The sights and sites in Rome are great, though with dense tourism it feels a lot more like Las Vegas. English ringing in your ears and an ignorance to the culture takes you too far back home to really understand where exactly you are. I like it more when I'm the only ignoramus, thank you. Nonetheless I thank God for granting me a chance to have the culture right in front of me. The Pantheon, the Colosseum, countless monuments and historic ruins all before my eyes.
The food far surpasses expectation. Well most of it is mediocre overpriced tourist junk, but thanks to careful planning by one Ms. Emily Shorr I'm fortunate enough to eat at Alfredo's, where they invented Alfredo sauce. It's about 30 euro (45 dollars) for a dinky plate...but it's indescribably worth it. It's even indescribably worth having had to eat leftover sandwiches from last night the entire day before this meal.
And the gelato. Oh man, the gelato.
God is good; a conclusion I still find, even in my growing distaste for churches here. In my opinion the lavishly gaudy decor- everything from the tapestries and painting consuming every inch of wallspace to countless Virgin Mary statues to the solid gold rays beaming from the head a crucified Jesus, are more of a hindrance and distraction to worship than an aid. After about the ninth or tenth one my eyes started to get sore. But I know God is still good. His beauty is shown not in the spirituality of graven images - a concept I raise a furrowed brow to - but in the creativity of the art, in the complexity of its construction, and the passion of the men who built them.
Some local nuns direct us to Mamertime prison, the place where Peter and Paul were once imprisoned. This got me. I mean, you can throw as many images of the saints and statues of angels in long flowing garments and I can appreciate the artistry, but it does little for me in terms of my relationship with God. I don't feel moved by these things, as hard as I try. But this, man...I actually got to be in the same place Peter and Paul were. I never realized how much I had not acknowledged their existence as something more than a memory or bible passage until I had set foot into a space they once occupied. And of all places, a prison. Nothing more than a couple minutes pass before I notice how hot it is down here. My breaths get deeper and slower. Calling it a cage would make it seem more luxurious than it is. Cages are ventilated. There's no air flow here, only a small barred hole, which just so happens to be the only light source too.
Jana agrees, it's really hard to breathe here.

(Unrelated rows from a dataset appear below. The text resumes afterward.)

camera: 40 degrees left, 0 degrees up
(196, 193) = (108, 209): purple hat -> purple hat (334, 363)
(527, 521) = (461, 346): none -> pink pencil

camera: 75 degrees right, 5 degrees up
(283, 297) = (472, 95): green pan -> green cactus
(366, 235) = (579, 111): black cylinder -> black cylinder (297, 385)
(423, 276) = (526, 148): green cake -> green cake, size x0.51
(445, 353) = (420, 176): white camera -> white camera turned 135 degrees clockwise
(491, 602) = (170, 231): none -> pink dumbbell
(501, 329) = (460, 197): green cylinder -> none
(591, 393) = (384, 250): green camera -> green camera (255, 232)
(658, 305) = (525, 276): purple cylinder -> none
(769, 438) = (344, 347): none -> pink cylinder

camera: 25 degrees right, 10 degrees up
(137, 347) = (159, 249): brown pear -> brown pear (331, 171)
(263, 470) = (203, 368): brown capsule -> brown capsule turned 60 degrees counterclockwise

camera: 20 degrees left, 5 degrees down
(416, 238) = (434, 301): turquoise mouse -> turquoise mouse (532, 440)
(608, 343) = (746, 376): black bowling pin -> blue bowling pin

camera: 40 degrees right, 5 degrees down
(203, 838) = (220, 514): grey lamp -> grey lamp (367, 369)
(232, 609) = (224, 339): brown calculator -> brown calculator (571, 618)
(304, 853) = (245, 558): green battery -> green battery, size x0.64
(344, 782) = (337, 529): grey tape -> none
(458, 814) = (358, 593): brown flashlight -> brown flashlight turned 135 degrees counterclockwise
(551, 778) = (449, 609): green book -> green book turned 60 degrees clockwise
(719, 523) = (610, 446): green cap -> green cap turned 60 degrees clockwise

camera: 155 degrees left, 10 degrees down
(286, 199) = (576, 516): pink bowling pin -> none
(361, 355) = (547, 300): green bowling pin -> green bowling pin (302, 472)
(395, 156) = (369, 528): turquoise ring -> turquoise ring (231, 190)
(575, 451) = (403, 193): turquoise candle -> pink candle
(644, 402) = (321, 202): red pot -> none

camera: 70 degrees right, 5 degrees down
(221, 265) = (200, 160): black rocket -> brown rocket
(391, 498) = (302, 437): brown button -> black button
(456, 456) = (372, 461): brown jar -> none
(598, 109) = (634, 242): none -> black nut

I don't even know how they went to the bathroom. On top of that, according to Ancient Roman law imprisonment isn't considered punishment. I can only imagine how they must have endured and what would happen to Peter and Paul when they left. The biggest blessing Italy has given me is to be able to make reality of pages in the Bible.
I still can't believe it. It's even better than meeting a celebrity.
Other than that, I find myself growing more deadened to the rich culture, something I have mixed feelings about. Irirregardless, the attractions are great final touches to a little collection I had been working on.
1 commento:
i still say vivoli in florence is the best gelato in italia!
cheers to europe updates. keep 'em comin', friend!